- TASK INSTRUCTIONS -
Extract all of the data and reproduce it precisely.

- DATASET EXCERPTS -
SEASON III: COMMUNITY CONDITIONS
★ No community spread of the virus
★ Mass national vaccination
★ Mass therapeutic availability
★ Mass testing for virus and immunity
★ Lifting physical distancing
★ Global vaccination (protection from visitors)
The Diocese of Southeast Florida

- EXERCISE RESULT -
SEASON III: COMMUNITY CONDITIONS
★ No community spread of the virus
★ Mass national vaccination
★ Mass therapeutic availability
★ Mass testing for virus and immunity
★ Lifting physical distancing
★ Global vaccination (protection from visitors)
The Diocese of Southeast Florida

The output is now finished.